Yahoo CEO Marissa Mayer, the focal point for so many of our stresses as working parents this year, has upped her company's paid parental leave offerings. That's great news for new moms- and dads-to-be at her company.
Indeed, during an interview on "Good Morning America," More editor-in-chief Lesley Jane Seymour predicted that parents would be running to apply for jobs now at the ailing tech company because of this change.
I ask because some of Yahoo's tech peers already offer more paid days to new birth moms and dads as well as adoptive parents. For example, Google, Mayer's former employer, offers 18 to 22 weeks of maternity and seven weeks of paid paternity or adoption leave. Meanwhile, Facebook already offers 16 weeks of paid leave to mothers and fathers, as long as they are full-time employees.
By comparison, Yahoo will now be offering new birth moms 16 weeks, while dads and adoptive parents receive eight. According to Reuters, "Yahoo previously did not provide paid leave to fathers and the total amount of paid maternity leave varied from state to state, but was generally six weeks."
For all the new moms- and dads-to-be at Yahoo, I send my best wishes and congrats. Know that millions of working parents in this country still don't have access to paid family leave (and you can sign our paid-parental-leave-petition to change that right here).
Also know that across Working Mother 100 Best Companies, the average amount of paid leave is three weeks for new birth dads, five weeks for adoptive parents and seven weeks for new birth moms.
My empathy, however, goes out to the parents -- really everyone -- currently working at Yahoo, which in February banned working from home.
Make no mistake, paid family leave is something every parent should have access to, but parenting is a marathon, not only a sleep-deprived sprint.
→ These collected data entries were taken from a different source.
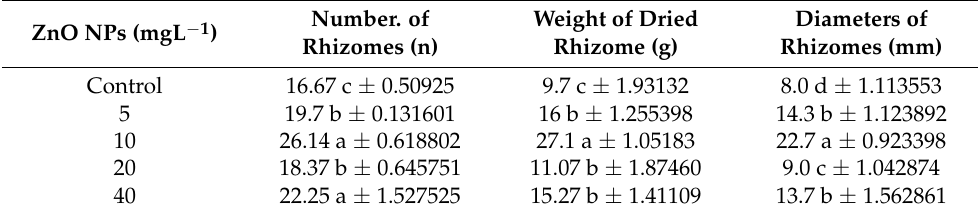
Table 2. Zinc oxide nanoparticles (ZnO NPs) impact the number (n) of rhizomes, rhizomes dried weight, and rhizome diameter (mm) of C. longa . Mean values followed by the same letter within a column are not significantly different at p = 0.05, as measured by Duncan’s test. Number. of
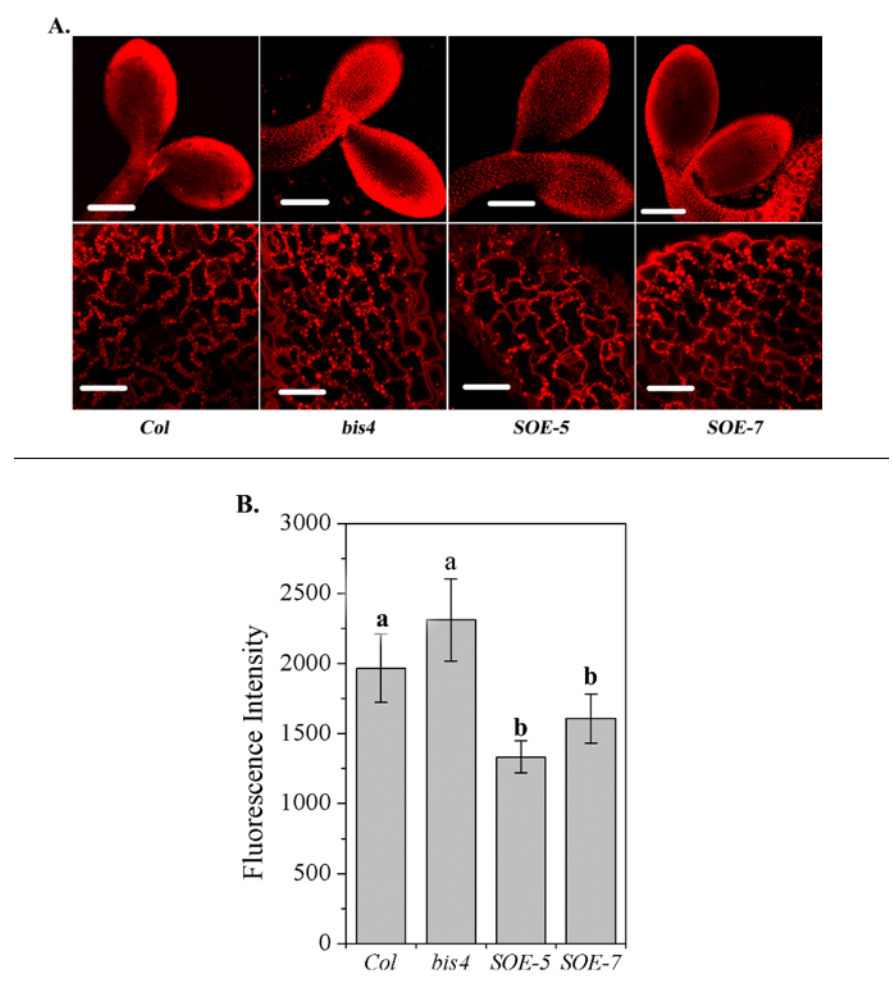
Figure 2. Level of total lipid accumulation in the cotyledonary leaves of Col, bis4 , SOE-5, and SOE-7 plants. ( A ) Representative images of lipid accumulation in 2-d-old cotyledonary leaves of Col , bis4 mutant, SOE- 5, and SOE-7 plants after staining the seedlings with Nile red. The top panel images were captured at 10 × magnification with an Olympus FV 1000 system. Bars = 200 µm; the bottom panel images were captured at 60 × magnification with an Olympus FV 1000 system. Bars = 30 µm. ( B ) Fluorescence intensity. The average fluorescence intensity of the whole cotyledon was calculated. The higher the fluorescence intensity, the higher the total lipid content.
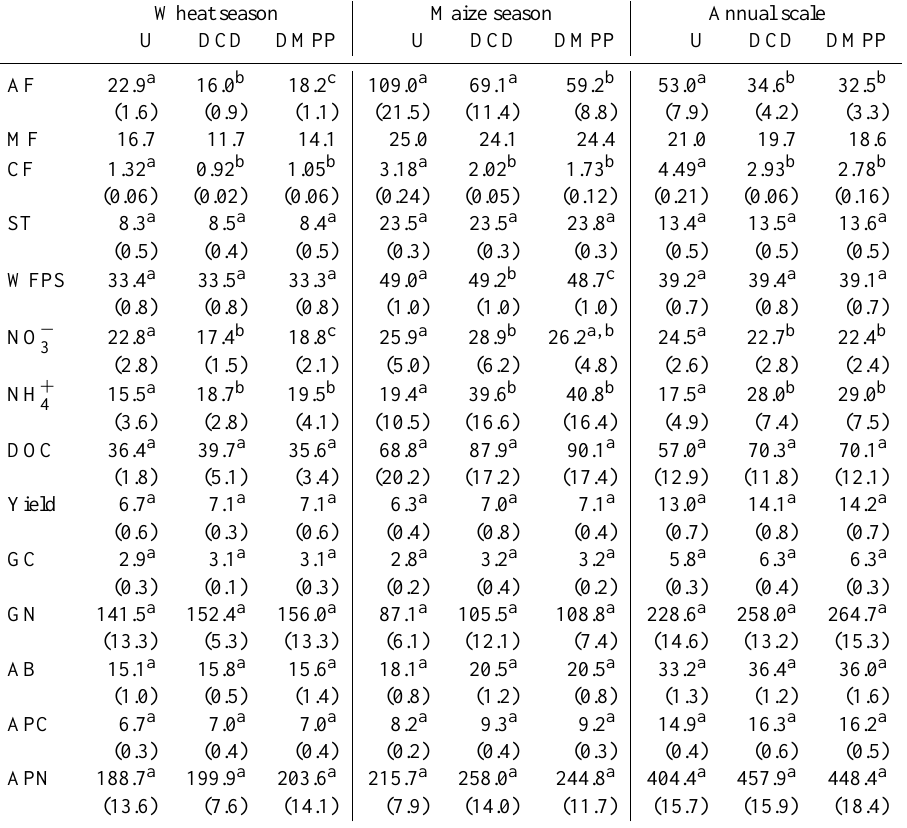
, mgNkg − 1 SDW), ammonium (NH + , mgNkg − 1 SDW) and 3 4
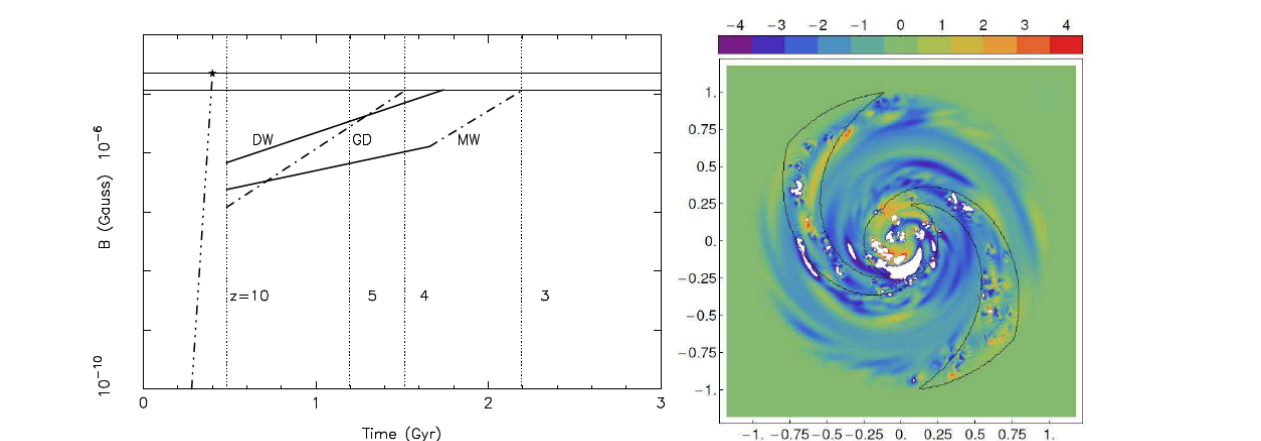
Figure 5. ( Left ) Evolution of magnetic field strength in dwarf galaxies (DG), Milky-Way-type galaxies (MW), and in giant disk galaxies (GD). The thick dashed-dot-dot line shows the evolution of the small-scale magnetic field generated by the small-scale dynamo. The evolution of the large-scale magnetic field generated by the α Ω dynamo in quasi-spherical galaxies are shown by the thick solid − line and that in thin-disk galaxies as thick dashed-dot dashed lines [46]. ( Right ) Color coded image of the modeled azimuthal magnetic field strength in the disk of a spiral galaxy with turbulent magnetic field injection assumed within the normal spiral arm regions as indicated by the thin black lines after 13.2 Gyr. The field strength is given in µ G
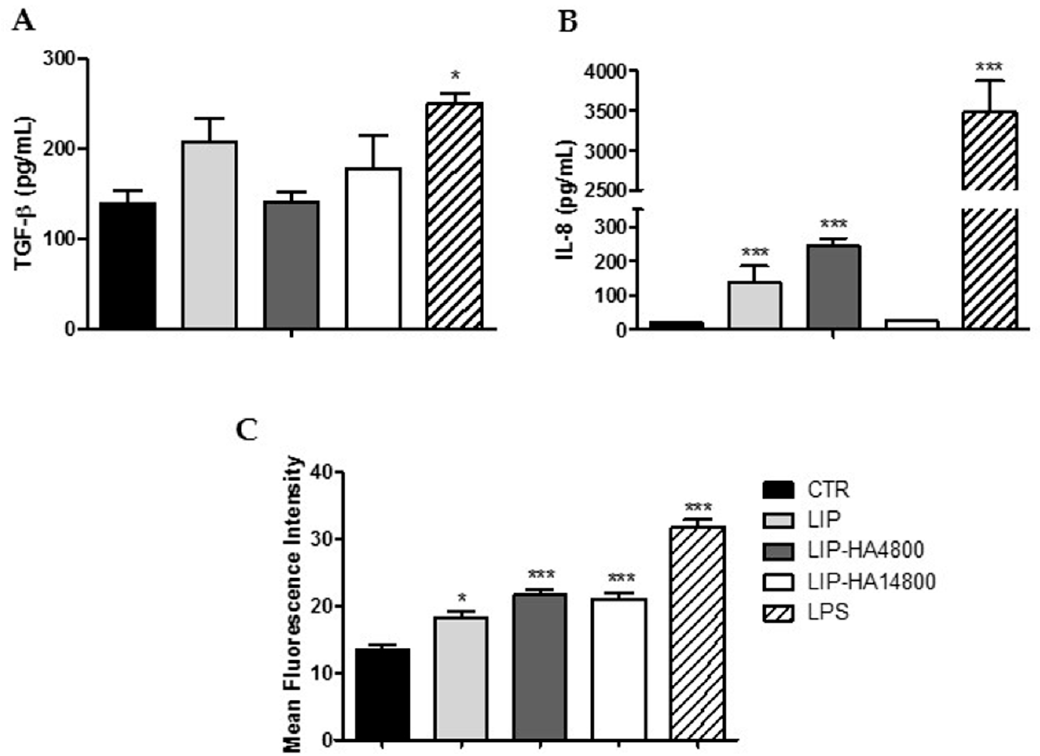
Figure 6. Liposomes biological effects on TGF- β ( A ) and IL-8 ( B ) release by monocytes isolated from peripheral blood. Analyses of CD11b surface expression on neutrophils by flow cytometer. All analyses were conducted after treating cells with LIP, LIP-HA4800 and LIP-HA14800 after 24 h for monocytes ( A and B ) and 4 h for neutrophils ( C ). LPS treatment was used as control. Data are represented as histograms of mean ± standard deviation. *, p < 0.05 vs. CTR; ***, p < 0.001 vs. CTR.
For millions of working parents, flexibility is a key factor in the work-life juggle. At the 2012 Working Mother 100 Best Companies, 77 percent of employees use flex and 50 percent telecommute. These practices allow parents to occasionally schedule their work around vaccination appointments, preschool plays, third-grade field trips, middle school band concerts and college tours.
Increased paid family leave is a great thing; however, it does not erase the impact caused by the loss of flexibility -- both to Yahoo employees and Yahoo itself. (Here's an easy roundup of why flex is so important to bottom line.)
I salute Yahoo's one step in the right direction, but encourage Mayer to keep going. She's still got a long way to go before Yahoo catches up with the Working Mother 100 Best Companies.